■ **Material provided**
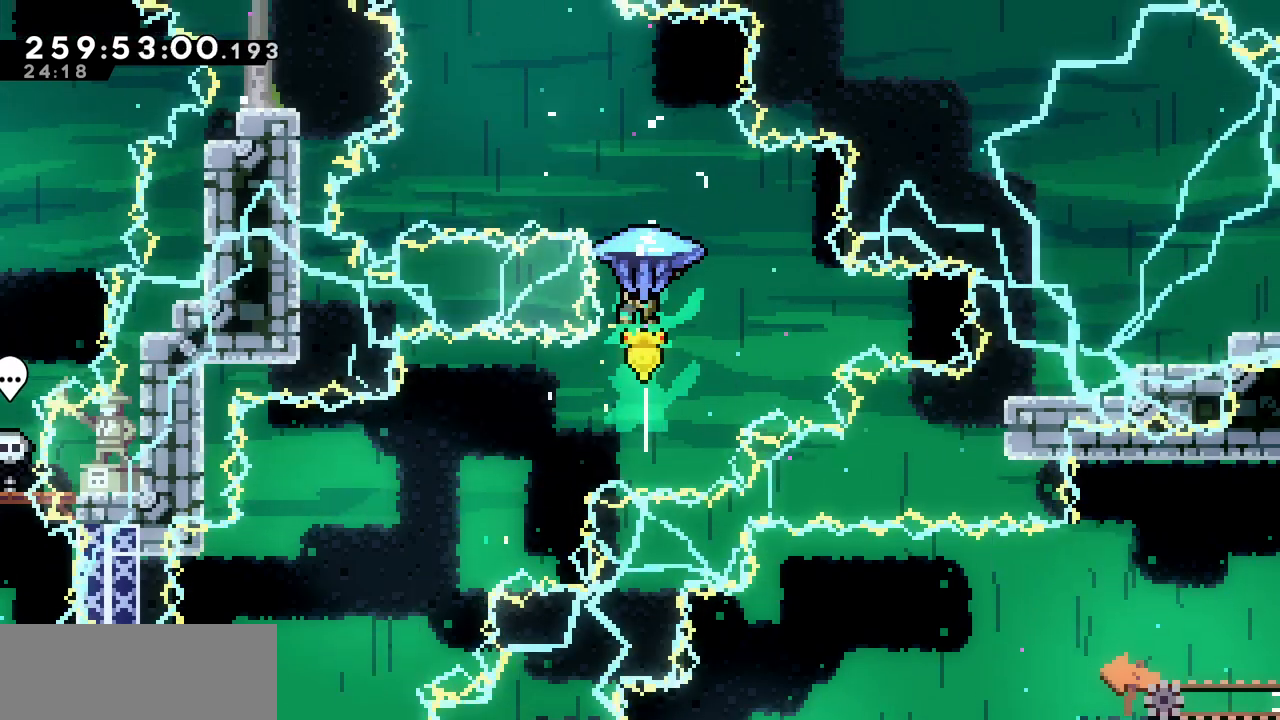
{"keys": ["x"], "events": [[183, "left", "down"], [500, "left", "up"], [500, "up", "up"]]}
...
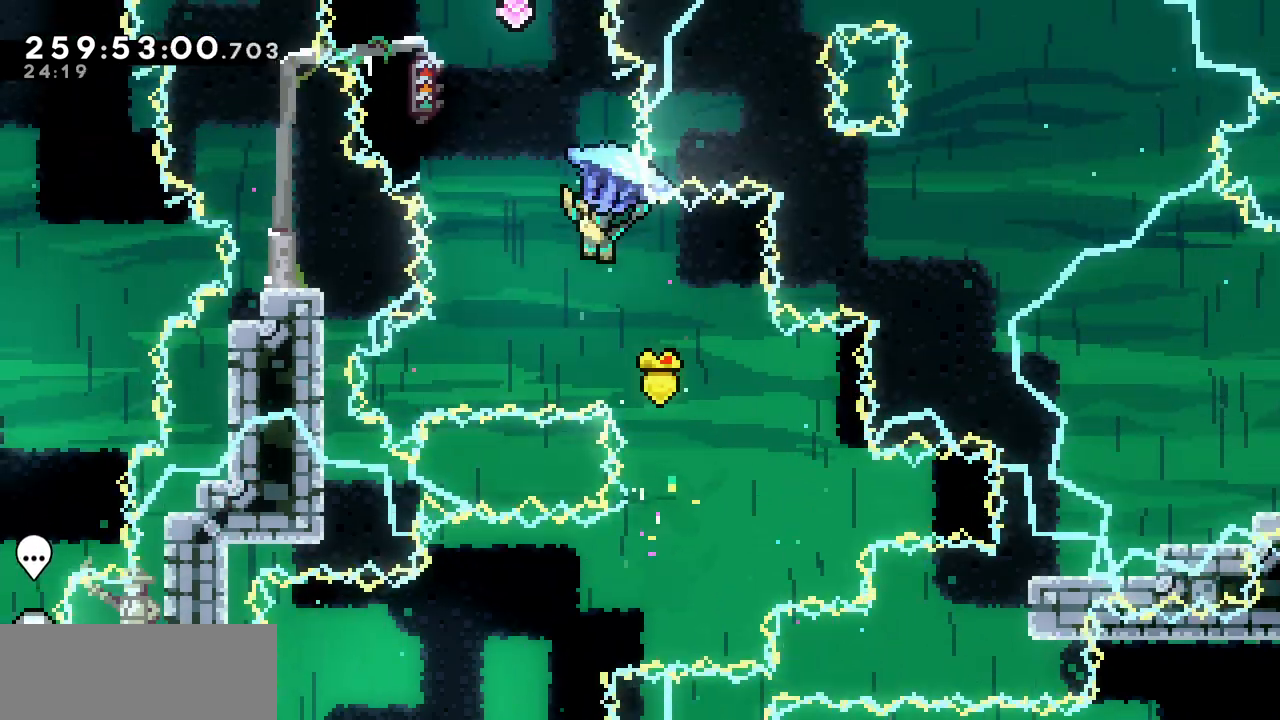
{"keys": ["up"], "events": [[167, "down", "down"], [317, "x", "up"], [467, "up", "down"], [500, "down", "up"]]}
---
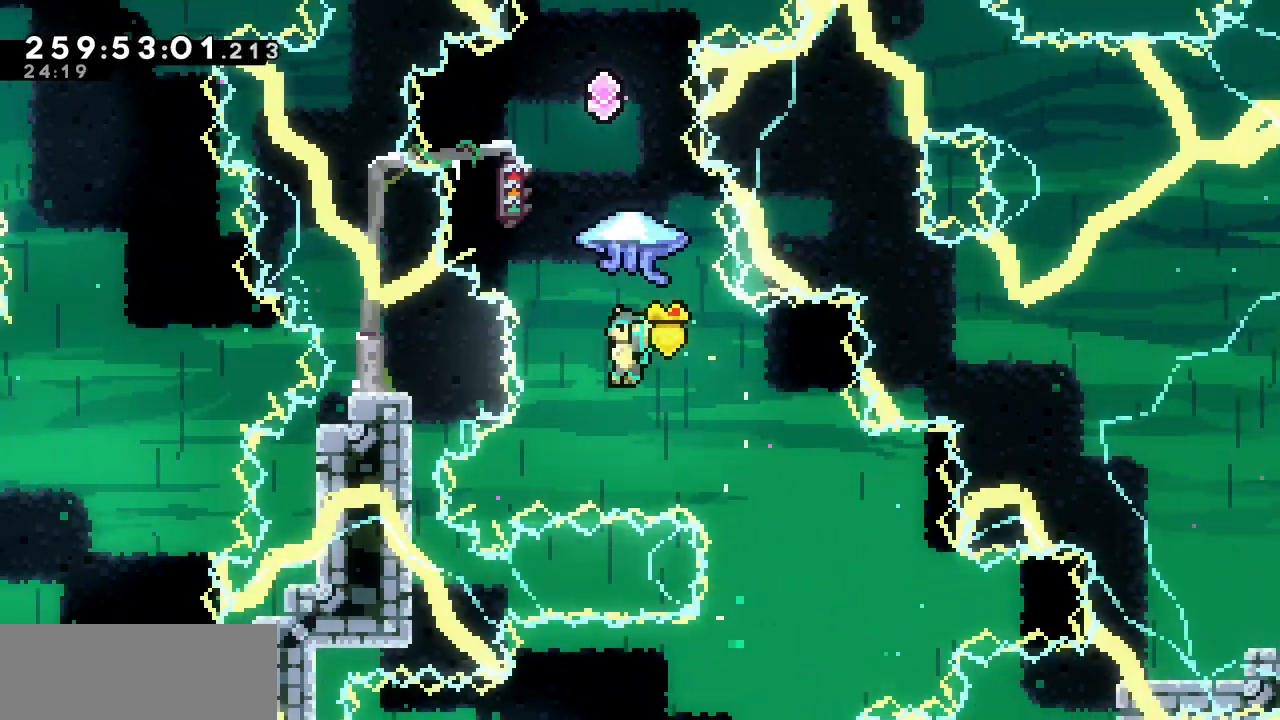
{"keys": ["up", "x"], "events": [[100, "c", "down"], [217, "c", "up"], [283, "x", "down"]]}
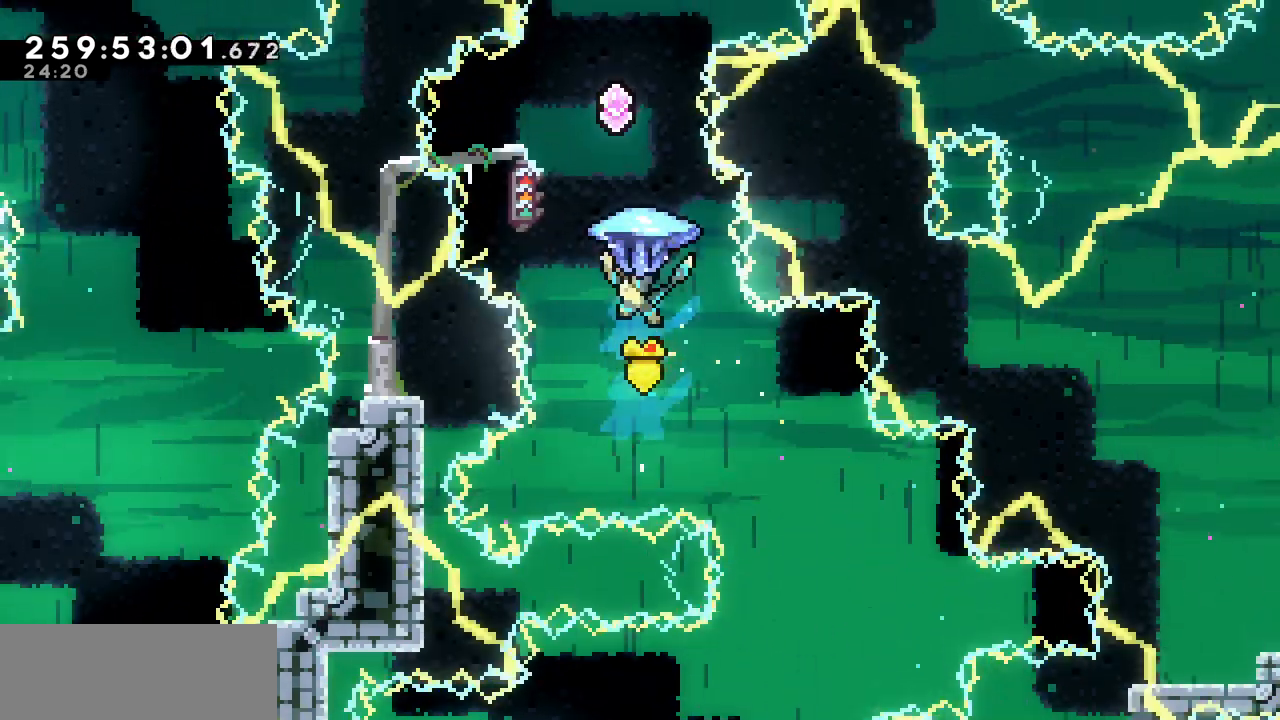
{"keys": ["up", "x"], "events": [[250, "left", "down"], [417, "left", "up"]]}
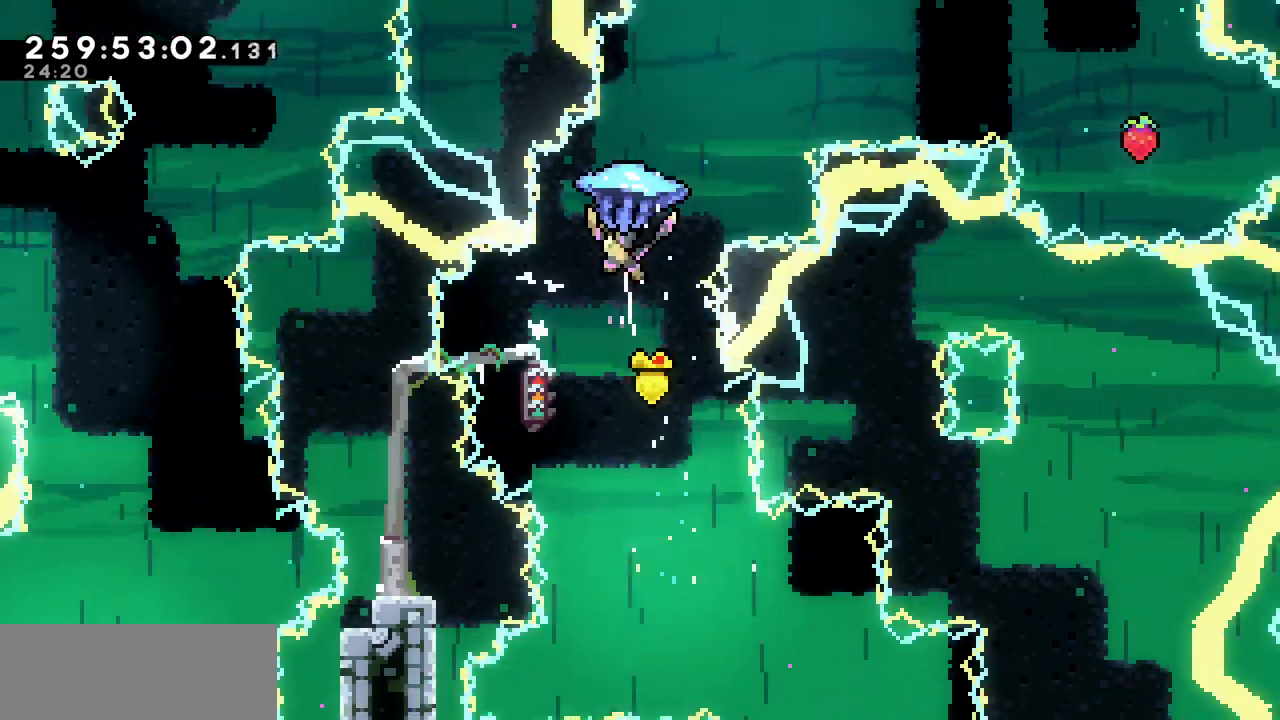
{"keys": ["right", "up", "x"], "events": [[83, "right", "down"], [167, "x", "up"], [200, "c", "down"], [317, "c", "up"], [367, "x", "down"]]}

■ **Prompt**
Where a line of the entries contains the word "left", copy that line.

■ **Exercise response**
{"keys": ["x"], "events": [[183, "left", "down"], [500, "left", "up"], [500, "up", "up"]]}
{"keys": ["up", "x"], "events": [[250, "left", "down"], [417, "left", "up"]]}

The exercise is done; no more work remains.